The reticulocyte may show pathologic alterations in size or staining properties. The reticulocyte may contain inclusions visible by light microscopy or identifiable only on ultrastructural analysis. Most pathologic inclusions usually attributed to erythrocytes are actually found within reticulocytes and are nuclear or cytoplasmic remnants derived from late-stage erythroblasts. In splenectomized patients, they may also be found in mature erythrocytes.
See Fig. 31–11 for images of red cell inclusions.
Figure 31–11.
Red cell inclusions. Blood films. A. Red cells with Howell-Jolly bodies (arrows) postsplenectomy. The crisp circular border, dark blue color, and peripheral location are characteristic. B. Basophilic stippling. These basophilic inclusions may be fine or coarse. In this case, the cell contains coarse stippling seen in lead poisoning (arrow). C. Siderocyte. These cells contain purple granules when stained with Wright stain (Pappenheimer bodies). Compared to basophilic stippling, siderotic granules are usually fewer in number and sometimes clustered. These Prussian blue–stained cells confirm that the granules contain iron (blue reaction product). Arrow points to two siderocytes. D. Cabot ring. Rare red cell inclusion (arrow). See text for further description. E. Heinz bodies. These cells from a patient with glucose-6-phosphate dehydrogenase deficiency were incubated with a supravital dye, which stains the denatured globin precipitates. F. Red cells from a patient with hemoglobin H disease (α-thalassemia). The hemoglobin precipitates are stained with brilliant cresyl blue. (Reproduced with permission from Lichtman’s Atlas of Hematology, www.accessmedicine.com.)

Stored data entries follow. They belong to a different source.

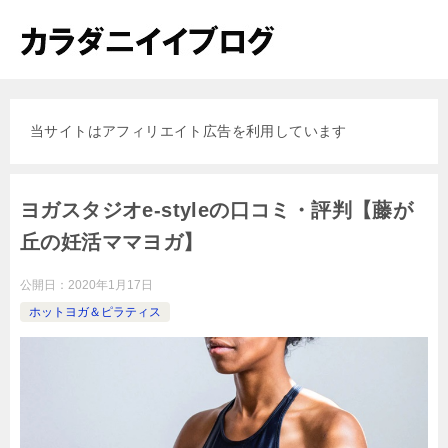
当サイトはアフィリエイト広告を利用しています
ヨガスタジオe-styleの口コミ・評判【藤が
丘の妊活ママヨガ】
公開日：
2020年1月17日
ホットヨガ＆ピラティス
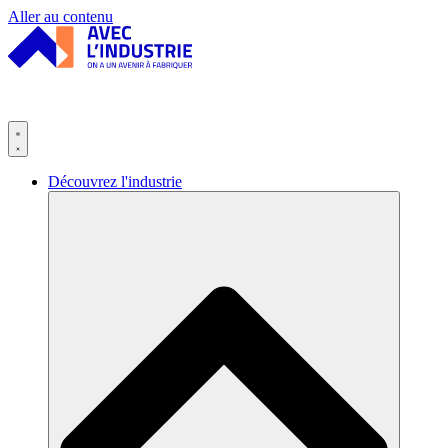
Panneau de gestion des cookies
Aller au contenu
Découvrez l'industrie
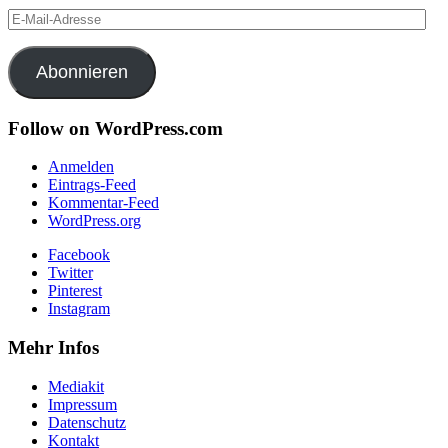
E-
Mail-
Adresse
Abonnieren
Follow on WordPress.com
Anmelden
Eintrags-Feed
Kommentar-Feed
WordPress.org
Facebook
Twitter
Pinterest
Instagram
Mehr Infos
Mediakit
Impressum
Datenschutz
Kontakt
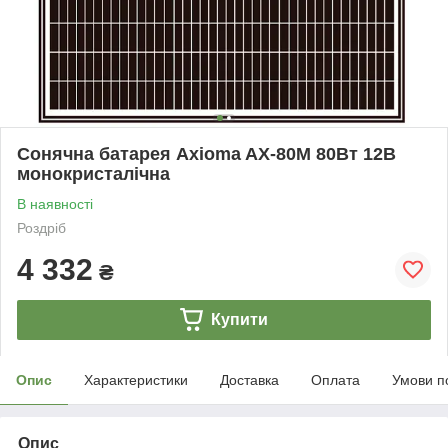
Сонячна батарея Axioma AX-80М 80Вт 12В
монокристалічна
В наявності
Роздріб
4 332
₴
Купити
Опис
Характеристики
Доставка
Оплата
Умови п
Опис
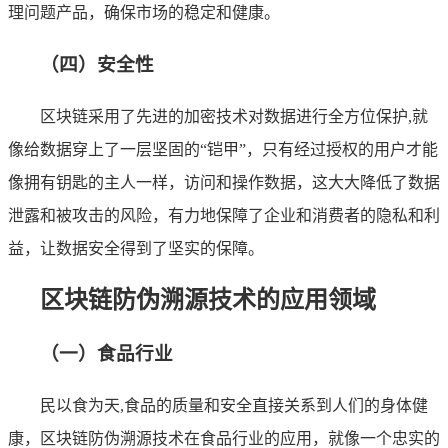
理问题产品，确保市场的稳定和健康。
（四）安全性
区块链采用了先进的加密技术对数据进行全方位保护,就
像给数据穿上了一层坚固的“铠甲”，只有经过授权的用户才能
像拥有钥匙的主人一样，访问和操作数据，这大大降低了数据
泄露和被攻击的风险，有力地保障了企业和消费者的隐私和利
益，让数据安全得到了坚实的保障。
区块链防伪溯源技术的应用领域
（一）食品行业
民以食为天,食品的质量和安全直接关系到人们的身体健
康，区块链防伪溯源技术在食品行业的应用，就像一个忠实的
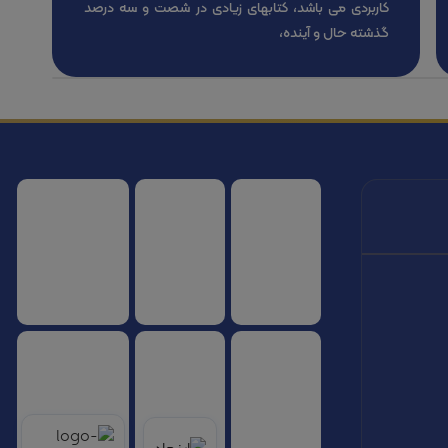
کاربردی می باشد، کتابهای زیادی در شصت و سه درصد
گذشته حال و آینده،
سازمان هواپیمایی کشوری
انجمن شرکت های هواپیمایی
سازمان هواپیمایی 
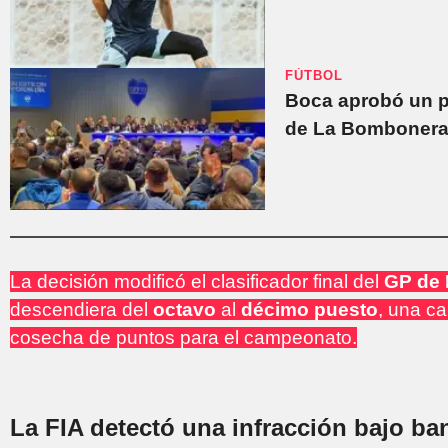
FÚTBOL
Boca aprobó un p
de La Bomboner
La decisión modificó el clasificador final del
GP de 
descendiera del
octavo
al
décimo puesto
, una ca
cosecha de puntos para el campeonato.
La FIA detectó una infracción bajo ba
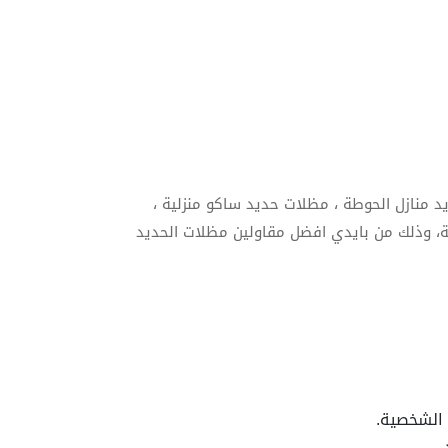
منازل الحوطة ، مظلات حديد ساكو منزلية ،
، وذلك من بايدي افضل مقاولين مظلات الحديد
 الشخصية.
.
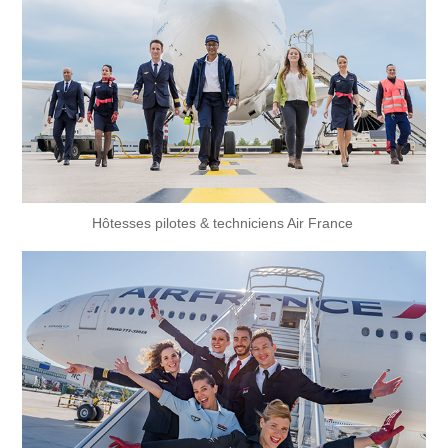
Hôtesses pilotes & techniciens Air France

Howell-Jolly bodies are small nuclear remnants that have the color of a pyknotic nucleus on Wright-stained films and give a positive Feulgen reaction for DNA.35,36 They are spherically shaped, randomly distributed in the red cell and usually no larger than 0.5 μm in diameter. Howell-Jolly bodies may be numerous, although generally only one is present. In pathologic situations, they appear to represent chromosomes that have separated from the mitotic spindle during abnormal mitosis, and contain a high proportion of centromeric material along with heterochromatin. More commonly, during normal maturation they arise from nuclear fragmentation or incomplete expulsion of the nucleus. Howell-Jolly bodies are pitted from the reticulocytes during their transit through the interendothelial slits of the splenic sinus. They are characteristically present in the blood of splenectomized persons and in patients suffering from megaloblastic anemia, and hyposplenic states.